Activity: Print each line of the records below verbatim, from the first to the last.

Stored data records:
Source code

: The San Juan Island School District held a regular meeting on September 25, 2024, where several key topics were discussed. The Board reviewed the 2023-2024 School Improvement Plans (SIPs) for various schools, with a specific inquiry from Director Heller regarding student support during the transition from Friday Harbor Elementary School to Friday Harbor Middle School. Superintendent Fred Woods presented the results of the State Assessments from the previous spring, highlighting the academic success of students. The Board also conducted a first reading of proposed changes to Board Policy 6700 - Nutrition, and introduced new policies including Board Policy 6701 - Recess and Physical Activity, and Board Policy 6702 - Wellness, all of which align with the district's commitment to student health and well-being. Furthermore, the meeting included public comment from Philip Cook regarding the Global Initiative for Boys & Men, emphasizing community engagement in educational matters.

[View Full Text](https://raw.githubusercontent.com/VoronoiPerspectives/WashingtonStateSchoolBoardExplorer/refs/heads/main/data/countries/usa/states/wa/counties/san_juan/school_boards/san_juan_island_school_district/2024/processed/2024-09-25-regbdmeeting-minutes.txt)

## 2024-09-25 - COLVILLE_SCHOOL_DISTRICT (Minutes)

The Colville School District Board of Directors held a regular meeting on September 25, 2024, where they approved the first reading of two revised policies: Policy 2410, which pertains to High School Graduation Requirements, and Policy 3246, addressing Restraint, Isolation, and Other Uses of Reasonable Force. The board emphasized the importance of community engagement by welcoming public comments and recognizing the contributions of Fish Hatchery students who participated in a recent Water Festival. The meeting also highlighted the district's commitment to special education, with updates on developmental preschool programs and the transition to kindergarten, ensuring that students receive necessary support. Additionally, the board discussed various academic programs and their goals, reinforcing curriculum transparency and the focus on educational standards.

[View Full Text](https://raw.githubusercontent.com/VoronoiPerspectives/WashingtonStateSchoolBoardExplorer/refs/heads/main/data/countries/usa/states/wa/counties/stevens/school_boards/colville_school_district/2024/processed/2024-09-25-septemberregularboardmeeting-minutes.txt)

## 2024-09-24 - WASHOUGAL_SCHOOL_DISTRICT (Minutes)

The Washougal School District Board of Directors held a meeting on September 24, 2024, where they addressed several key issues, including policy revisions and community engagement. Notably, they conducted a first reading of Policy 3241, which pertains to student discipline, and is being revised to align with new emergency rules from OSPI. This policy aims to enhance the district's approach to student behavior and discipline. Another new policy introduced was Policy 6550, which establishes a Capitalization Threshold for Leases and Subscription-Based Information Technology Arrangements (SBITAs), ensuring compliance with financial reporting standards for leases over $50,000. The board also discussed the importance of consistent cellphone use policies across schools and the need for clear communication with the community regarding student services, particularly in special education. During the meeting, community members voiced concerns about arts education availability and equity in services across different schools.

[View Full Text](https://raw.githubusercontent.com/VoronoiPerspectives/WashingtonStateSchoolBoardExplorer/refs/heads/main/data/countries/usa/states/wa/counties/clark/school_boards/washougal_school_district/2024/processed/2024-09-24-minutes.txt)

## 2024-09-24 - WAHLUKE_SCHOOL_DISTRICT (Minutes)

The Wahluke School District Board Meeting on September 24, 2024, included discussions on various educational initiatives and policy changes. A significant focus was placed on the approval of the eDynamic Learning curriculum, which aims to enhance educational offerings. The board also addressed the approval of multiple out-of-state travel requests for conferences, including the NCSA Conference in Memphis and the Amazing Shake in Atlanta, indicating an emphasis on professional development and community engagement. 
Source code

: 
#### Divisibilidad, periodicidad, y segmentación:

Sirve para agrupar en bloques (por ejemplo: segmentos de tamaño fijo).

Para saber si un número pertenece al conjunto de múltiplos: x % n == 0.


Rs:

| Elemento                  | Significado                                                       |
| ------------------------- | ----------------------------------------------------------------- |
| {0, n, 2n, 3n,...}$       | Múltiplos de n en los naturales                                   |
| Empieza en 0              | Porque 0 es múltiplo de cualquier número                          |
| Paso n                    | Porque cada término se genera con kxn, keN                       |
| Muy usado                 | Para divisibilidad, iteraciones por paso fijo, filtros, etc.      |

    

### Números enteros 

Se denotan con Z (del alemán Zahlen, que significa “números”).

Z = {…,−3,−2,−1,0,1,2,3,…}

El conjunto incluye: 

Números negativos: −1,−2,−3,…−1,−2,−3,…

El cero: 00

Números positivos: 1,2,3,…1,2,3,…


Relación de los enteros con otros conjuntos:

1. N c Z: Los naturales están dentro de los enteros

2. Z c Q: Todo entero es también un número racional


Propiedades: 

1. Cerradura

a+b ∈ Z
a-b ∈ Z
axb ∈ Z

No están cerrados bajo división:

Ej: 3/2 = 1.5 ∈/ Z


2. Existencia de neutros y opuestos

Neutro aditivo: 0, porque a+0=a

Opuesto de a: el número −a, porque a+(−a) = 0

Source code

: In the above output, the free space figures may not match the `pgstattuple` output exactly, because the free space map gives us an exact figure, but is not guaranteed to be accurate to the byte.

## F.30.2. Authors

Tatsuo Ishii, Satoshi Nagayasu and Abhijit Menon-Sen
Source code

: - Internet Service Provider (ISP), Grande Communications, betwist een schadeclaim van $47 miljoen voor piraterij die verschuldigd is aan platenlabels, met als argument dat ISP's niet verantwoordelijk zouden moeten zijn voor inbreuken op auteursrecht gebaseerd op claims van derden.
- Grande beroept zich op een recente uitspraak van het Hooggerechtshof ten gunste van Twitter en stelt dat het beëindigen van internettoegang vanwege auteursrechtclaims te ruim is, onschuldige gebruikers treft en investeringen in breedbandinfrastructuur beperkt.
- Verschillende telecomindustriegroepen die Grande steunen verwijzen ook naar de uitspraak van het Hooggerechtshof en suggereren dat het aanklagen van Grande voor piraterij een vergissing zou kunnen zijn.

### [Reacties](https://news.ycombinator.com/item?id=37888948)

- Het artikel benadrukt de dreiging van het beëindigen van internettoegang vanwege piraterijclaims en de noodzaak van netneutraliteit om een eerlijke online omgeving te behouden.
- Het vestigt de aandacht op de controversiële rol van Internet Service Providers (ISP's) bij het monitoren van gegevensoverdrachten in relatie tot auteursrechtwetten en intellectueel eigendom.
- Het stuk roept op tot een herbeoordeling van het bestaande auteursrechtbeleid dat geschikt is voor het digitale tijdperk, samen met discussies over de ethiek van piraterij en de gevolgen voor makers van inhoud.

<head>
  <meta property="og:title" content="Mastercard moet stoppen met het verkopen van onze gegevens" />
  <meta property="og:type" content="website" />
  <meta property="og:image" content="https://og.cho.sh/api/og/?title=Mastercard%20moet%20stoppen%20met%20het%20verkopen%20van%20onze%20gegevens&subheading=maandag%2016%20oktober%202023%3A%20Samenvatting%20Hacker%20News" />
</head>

Result of the task:
Source code

: The San Juan Island School District held a regular meeting on September 25, 2024, where several key topics were discussed. The Board reviewed the 2023-2024 School Improvement Plans (SIPs) for various schools, with a specific inquiry from Director Heller regarding student support during the transition from Friday Harbor Elementary School to Friday Harbor Middle School. Superintendent Fred Woods presented the results of the State Assessments from the previous spring, highlighting the academic success of students. The Board also conducted a first reading of proposed changes to Board Policy 6700 - Nutrition, and introduced new policies including Board Policy 6701 - Recess and Physical Activity, and Board Policy 6702 - Wellness, all of which align with the district's commitment to student health and well-being. Furthermore, the meeting included public comment from Philip Cook regarding the Global Initiative for Boys & Men, emphasizing community engagement in educational matters.

[View Full Text](https://raw.githubusercontent.com/VoronoiPerspectives/WashingtonStateSchoolBoardExplorer/refs/heads/main/data/countries/usa/states/wa/counties/san_juan/school_boards/san_juan_island_school_district/2024/processed/2024-09-25-regbdmeeting-minutes.txt)

## 2024-09-25 - COLVILLE_SCHOOL_DISTRICT (Minutes)

The Colville School District Board of Directors held a regular meeting on September 25, 2024, where they approved the first reading of two revised policies: Policy 2410, which pertains to High School Graduation Requirements, and Policy 3246, addressing Restraint, Isolation, and Other Uses of Reasonable Force. The board emphasized the importance of community engagement by welcoming public comments and recognizing the contributions of Fish Hatchery students who participated in a recent Water Festival. The meeting also highlighted the district's commitment to special education, with updates on developmental preschool programs and the transition to kindergarten, ensuring that students receive necessary support. Additionally, the board discussed various academic programs and their goals, reinforcing curriculum transparency and the focus on educational standards.

[View Full Text](https://raw.githubusercontent.com/VoronoiPerspectives/WashingtonStateSchoolBoardExplorer/refs/heads/main/data/countries/usa/states/wa/counties/stevens/school_boards/colville_school_district/2024/processed/2024-09-25-septemberregularboardmeeting-minutes.txt)

## 2024-09-24 - WASHOUGAL_SCHOOL_DISTRICT (Minutes)

The Washougal School District Board of Directors held a meeting on September 24, 2024, where they addressed several key issues, including policy revisions and community engagement. Notably, they conducted a first reading of Policy 3241, which pertains to student discipline, and is being revised to align with new emergency rules from OSPI. This policy aims to enhance the district's approach to student behavior and discipline. Another new policy introduced was Policy 6550, which establishes a Capitalization Threshold for Leases and Subscription-Based Information Technology Arrangements (SBITAs), ensuring compliance with financial reporting standards for leases over $50,000. The board also discussed the importance of consistent cellphone use policies across schools and the need for clear communication with the community regarding student services, particularly in special education. During the meeting, community members voiced concerns about arts education availability and equity in services across different schools.

[View Full Text](https://raw.githubusercontent.com/VoronoiPerspectives/WashingtonStateSchoolBoardExplorer/refs/heads/main/data/countries/usa/states/wa/counties/clark/school_boards/washougal_school_district/2024/processed/2024-09-24-minutes.txt)

## 2024-09-24 - WAHLUKE_SCHOOL_DISTRICT (Minutes)

The Wahluke School District Board Meeting on September 24, 2024, included discussions on various educational initiatives and policy changes. A significant focus was placed on the approval of the eDynamic Learning curriculum, which aims to enhance educational offerings. The board also addressed the approval of multiple out-of-state travel requests for conferences, including the NCSA Conference in Memphis and the Amazing Shake in Atlanta, indicating an emphasis on professional development and community engagement. 
Source code

: 
#### Divisibilidad, periodicidad, y segmentación:

Sirve para agrupar en bloques (por ejemplo: segmentos de tamaño fijo).

Para saber si un número pertenece al conjunto de múltiplos: x % n == 0.


Rs:

| Elemento                  | Significado                                                       |
| ------------------------- | ----------------------------------------------------------------- |
| {0, n, 2n, 3n,...}$       | Múltiplos de n en los naturales                                   |
| Empieza en 0              | Porque 0 es múltiplo de cualquier número                          |
| Paso n                    | Porque cada término se genera con kxn, keN                       |
| Muy usado                 | Para divisibilidad, iteraciones por paso fijo, filtros, etc.      |

    

### Números enteros 

Se denotan con Z (del alemán Zahlen, que significa “números”).

Z = {…,−3,−2,−1,0,1,2,3,…}

El conjunto incluye: 

Números negativos: −1,−2,−3,…−1,−2,−3,…

El cero: 00

Números positivos: 1,2,3,…1,2,3,…


Relación de los enteros con otros conjuntos:

1. N c Z: Los naturales están dentro de los enteros

2. Z c Q: Todo entero es también un número racional


Propiedades: 

1. Cerradura

a+b ∈ Z
a-b ∈ Z
axb ∈ Z

No están cerrados bajo división:

Ej: 3/2 = 1.5 ∈/ Z


2. Existencia de neutros y opuestos

Neutro aditivo: 0, porque a+0=a

Opuesto de a: el número −a, porque a+(−a) = 0

Source code

: In the above output, the free space figures may not match the `pgstattuple` output exactly, because the free space map gives us an exact figure, but is not guaranteed to be accurate to the byte.

## F.30.2. Authors

Tatsuo Ishii, Satoshi Nagayasu and Abhijit Menon-Sen
Source code

: - Internet Service Provider (ISP), Grande Communications, betwist een schadeclaim van $47 miljoen voor piraterij die verschuldigd is aan platenlabels, met als argument dat ISP's niet verantwoordelijk zouden moeten zijn voor inbreuken op auteursrecht gebaseerd op claims van derden.
- Grande beroept zich op een recente uitspraak van het Hooggerechtshof ten gunste van Twitter en stelt dat het beëindigen van internettoegang vanwege auteursrechtclaims te ruim is, onschuldige gebruikers treft en investeringen in breedbandinfrastructuur beperkt.
- Verschillende telecomindustriegroepen die Grande steunen verwijzen ook naar de uitspraak van het Hooggerechtshof en suggereren dat het aanklagen van Grande voor piraterij een vergissing zou kunnen zijn.

### [Reacties](https://news.ycombinator.com/item?id=37888948)

- Het artikel benadrukt de dreiging van het beëindigen van internettoegang vanwege piraterijclaims en de noodzaak van netneutraliteit om een eerlijke online omgeving te behouden.
- Het vestigt de aandacht op de controversiële rol van Internet Service Providers (ISP's) bij het monitoren van gegevensoverdrachten in relatie tot auteursrechtwetten en intellectueel eigendom.
- Het stuk roept op tot een herbeoordeling van het bestaande auteursrechtbeleid dat geschikt is voor het digitale tijdperk, samen met discussies over de ethiek van piraterij en de gevolgen voor makers van inhoud.

<head>
  <meta property="og:title" content="Mastercard moet stoppen met het verkopen van onze gegevens" />
  <meta property="og:type" content="website" />
  <meta property="og:image" content="https://og.cho.sh/api/og/?title=Mastercard%20moet%20stoppen%20met%20het%20verkopen%20van%20onze%20gegevens&subheading=maandag%2016%20oktober%202023%3A%20Samenvatting%20Hacker%20News" />
</head>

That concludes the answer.